The main dangers come from explosions of ampoules or cryotubes. The technician must wear appropriate protective clothing, protective goggles, face mask, insulated gloves etc. Careless handling of cold containers can also cause burns, so it is important to use handling tongues. Nitrogen gas is colorless, odourless and tasteless. It cannot be detected by the human senses. So liquid nitrogen can be used only in well ventilated areas.

Stages in the cryopreservation

Selection of cell lines -à cultivation of cells------à Screening of cells -----à preparation of cells-----à freezing of cells ---à Evaluation of viability.

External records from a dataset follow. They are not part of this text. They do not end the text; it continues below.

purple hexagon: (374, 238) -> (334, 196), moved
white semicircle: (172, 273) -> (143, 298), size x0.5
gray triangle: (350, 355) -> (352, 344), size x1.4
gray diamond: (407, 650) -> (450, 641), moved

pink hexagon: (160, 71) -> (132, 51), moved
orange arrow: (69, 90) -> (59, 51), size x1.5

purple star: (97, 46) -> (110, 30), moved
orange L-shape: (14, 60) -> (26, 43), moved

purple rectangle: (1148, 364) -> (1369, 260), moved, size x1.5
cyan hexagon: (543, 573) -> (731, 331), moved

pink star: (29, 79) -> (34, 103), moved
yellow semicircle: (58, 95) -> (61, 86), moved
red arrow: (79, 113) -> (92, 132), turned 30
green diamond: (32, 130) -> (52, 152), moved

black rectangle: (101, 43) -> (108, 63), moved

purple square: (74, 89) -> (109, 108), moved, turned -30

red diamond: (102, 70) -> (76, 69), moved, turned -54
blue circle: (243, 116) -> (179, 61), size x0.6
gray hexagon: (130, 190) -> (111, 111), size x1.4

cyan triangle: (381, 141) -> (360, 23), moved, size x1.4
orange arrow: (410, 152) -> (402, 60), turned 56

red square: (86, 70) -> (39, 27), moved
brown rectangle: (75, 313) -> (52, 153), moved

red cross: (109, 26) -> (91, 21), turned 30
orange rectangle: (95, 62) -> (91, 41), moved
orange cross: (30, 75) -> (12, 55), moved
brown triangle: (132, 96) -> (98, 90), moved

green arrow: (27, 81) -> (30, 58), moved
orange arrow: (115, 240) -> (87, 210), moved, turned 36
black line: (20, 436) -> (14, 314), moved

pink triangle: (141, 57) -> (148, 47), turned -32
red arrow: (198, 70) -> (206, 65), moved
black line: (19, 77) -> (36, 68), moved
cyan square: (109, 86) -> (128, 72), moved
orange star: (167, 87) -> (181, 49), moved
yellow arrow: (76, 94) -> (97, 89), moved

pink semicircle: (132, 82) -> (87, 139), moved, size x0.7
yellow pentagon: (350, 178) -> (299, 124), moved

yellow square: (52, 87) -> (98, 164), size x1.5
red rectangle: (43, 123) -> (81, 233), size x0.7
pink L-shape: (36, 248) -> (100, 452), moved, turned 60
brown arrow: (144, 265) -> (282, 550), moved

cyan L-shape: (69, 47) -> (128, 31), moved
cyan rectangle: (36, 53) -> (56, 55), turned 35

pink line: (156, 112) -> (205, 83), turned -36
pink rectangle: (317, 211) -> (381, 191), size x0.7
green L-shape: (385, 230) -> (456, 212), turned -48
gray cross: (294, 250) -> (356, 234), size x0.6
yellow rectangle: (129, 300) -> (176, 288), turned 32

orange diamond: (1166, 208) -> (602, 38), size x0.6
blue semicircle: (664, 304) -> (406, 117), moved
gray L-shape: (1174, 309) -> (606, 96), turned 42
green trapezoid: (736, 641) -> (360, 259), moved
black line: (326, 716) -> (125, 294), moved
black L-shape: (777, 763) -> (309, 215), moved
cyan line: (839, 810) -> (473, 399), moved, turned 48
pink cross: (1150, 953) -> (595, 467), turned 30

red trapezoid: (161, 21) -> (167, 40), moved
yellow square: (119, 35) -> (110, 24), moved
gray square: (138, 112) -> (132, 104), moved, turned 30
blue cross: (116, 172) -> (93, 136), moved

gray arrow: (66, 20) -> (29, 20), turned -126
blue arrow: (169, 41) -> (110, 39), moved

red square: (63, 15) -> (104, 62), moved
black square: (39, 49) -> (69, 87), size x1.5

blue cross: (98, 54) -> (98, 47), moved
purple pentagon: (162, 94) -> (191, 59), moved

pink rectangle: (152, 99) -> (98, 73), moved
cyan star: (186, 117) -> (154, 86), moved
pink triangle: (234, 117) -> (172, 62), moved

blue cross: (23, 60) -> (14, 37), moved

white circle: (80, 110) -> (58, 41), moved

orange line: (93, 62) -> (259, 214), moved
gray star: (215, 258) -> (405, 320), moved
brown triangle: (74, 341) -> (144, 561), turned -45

Preparing cells for cryopreservation

Cells are prepared by trypsinization (0.25% w/v trypsin) to detach adherent cell from flask surfaces. Cells in suspension are centrifuged at around 100xg for 5to 10 minutes and the pellet is suspended in a small volume (1-2 ml) of storage medium.

Storage medium

The cryopreservation media generally consists of a base medium, protein source and a cryoprotective agent. The cryoprotective agent protects the cells from mechanical and physical stress and reduces water content within the cells. Cryoprotective agent minimizes the formation of cell-lysing ice crystals. The formation of ice crystals may disrupt the cell membrane leading to the death of the cells. The composition of the medium used to suspend cells contains a cryoprotectant (usually glycerol or dimethyl sulphoxide, DMSO) and a high protein concentration (serum 20% v/v) cryprotectant = 7-10 % (v/v); serum – 20% (v/v).

Freezing

Since freezing is stressful, the rate of cooling from 0 to 50 degrees Celsius must be slow and controlled. A fall of about 1 degree Celsius per minute is optimal. Rapid chilling results in thermal shock and leads to cell death or injury.  Once a temperature of -50 degrees Celsius is reached, the cells must be cooled rapidly to the final holding temperature.

Thawing of frozen cells

Cells retrieved from storage must be thawed rapidly to ensure maximum survival. The ampoule should be plunged into a beaker of water at 37 degrees Celsius. The cell suspension can be transferred drop wise into a container holding about 20 ml of pre-warmed growth medium supplemented with 10% fetal calf serum.

Conclusion

Cryopreservation of gametes, embryos and embryonic cells has become of immense value in animal biotechnologies which provide an important tool for protecting the endangered species and genetic diversity. Cryopreservation protocols have been introduced as techniques for germplasm preservation of vegetatively propagated horticultural and staple food crops. The establishment of cryobanks to utilize the cryopreservation worldwide would be a significant and promising task in the future.